NB: If you click through to the Treasury guidance, the relevant FAQ is number 31 all the way down at the end of the doc. The answer uses the phrase “good faith” a lot, which I guess makes the PPP an honor system? Neat thing about honor systems: Dishonest people often don’t face consequences until the system is ruined for everyone…

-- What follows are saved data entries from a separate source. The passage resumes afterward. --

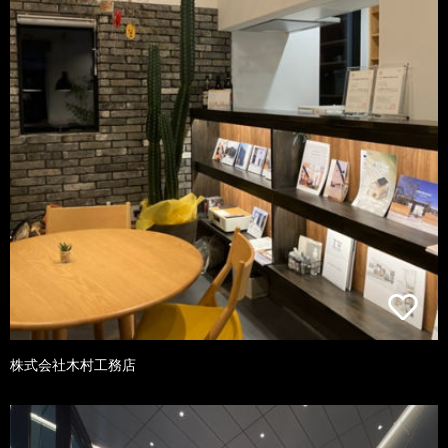
株式会社木村工務店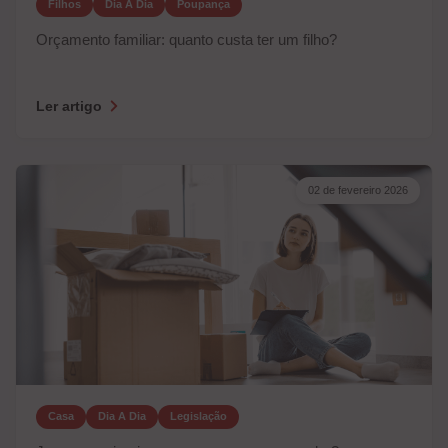
Filhos
Dia A Dia
Poupança
Orçamento familiar: quanto custa ter um filho?
Ler artigo
02 de fevereiro 2026
Casa
Dia A Dia
Legislação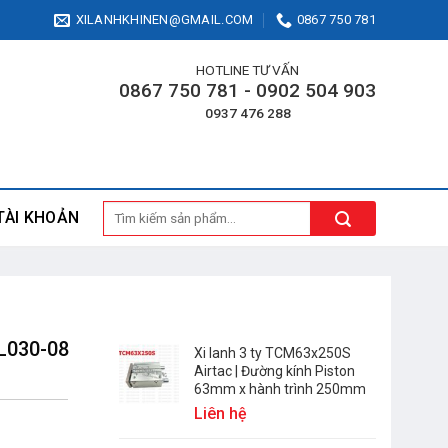
XILANHKHINEN@GMAIL.COM
0867 750 781
HOTLINE TƯ VẤN
0867 750 781 - 0902 504 903
0937 476 288
Tìm
TÀI KHOẢN
kiếm:
L030-08
Xi lanh 3 ty TCM63x250S
Airtac | Đường kính Piston
63mm x hành trình 250mm
Liên hệ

The Cap – “Chicago’s City Council is considering an ordinance that would cap the fees that third-party delivery services, like Grubhub and DoorDash, charge restaurants. For the last two weeks, Mayor Lori Lightfoot’s staff has met with the Illinois Restaurant Association (and their counterparts in San Francisco), wanting to emulate an emergency executive order adopted earlier this month in the Bay Area.” Per the full story from Eater Chicago’s Ashok Selvam, while SF set their cap at 15%, Chicago is looking at max fees of five percent! That’s a heckuva benchmark for other cities eyeing similar legislation…
The Kneecap – With Georgia set to reopen restaurants and bars on Monday, a Mr. Donald J. Trump gave everyone wanting to stay closed some serious conservative cover yesterday. Quoted by Alan Judd in the Atlanta Journal-Constitution, Trump said that when he last spoke with Governor Brian Kemp, “I told him very distinctly, ‘You do what you think is best,’… But if you ask me if I’m happy about it, I’m not happy about it, and I’m not happy about Brian Kemp.” Something tells me Brian Kemp is not happy about Brian Kemp right now either.
The Apps – Expedite’s Kristen Hawley has an Eater update on what reservations apps are doing to stay afloat these days. Some sample numbers via Mr. Numbers: “[Nick Kokonas] says that Tock currently supports close to 400 restaurants offering takeout… One month in, the company already processes nearly $1 million in to-go sales per day. On one weekday earlier this month, restaurants on the platform sold 11,700 orders for nearly 40,000 meals.”
The Essay – “On the night before I laid off all 30 of my employees, I dreamed that my two children had perished, buried alive in dirt, while I dug in the wrong place, just five feet away from where they were actually smothered. I turned and spotted the royal blue heel of my youngest’s socked foot poking out of the black soil only after it was too late.” So begins Gabrielle Hamilton’s long NYT Magazine essay on closing her restaurant, Prune, in Manhattan. Honestly, I haven’t had enough time to re-read this and pull out all the parts yet, but everyone’s reading it, so… join the club!
I will say: It’s a beautifully written piece, and will hit close to home for many. One restaurateur I asked for comment on it wrote back, “I cried, honestly.”
But, amid the gorgeous language and real emotion, there are a lot of little nuggets to unpack. Hamilton says she has too much pride herself to let her staff start a gofundme themselves. She takes a swipe at the notion that Momofuku started a restaurant revolution Prune predated. She laments all the ways her life is hard (having to clean the restaurant herself, not having health insurance for her or her wife!), but seems to gloss over the many opportunities she must’ve been given to make enough money to rectify those situations.
And then there’s this callback to the Spotted Pig fiasco from writer Charlotte Druckman on Twitter: “It's just unfortunate that someone, regardless or BECAUSE of her literary talent, who was willing to sell out her industry (or the women in it) to act on her own behalf (or that of her abusive male ‘friend’), should now be held up as the restaurant world's face of martyrdom.”
Like I said, I still need to re-read. Meantime… Penny for your thoughts, folks!
And that’s it for today! After testing the waters out and about this week, I’m staying in tonight. Maybe I’ll listen to a podcast. Who knows.
I’ll see you here Tuesday for next Family Meal.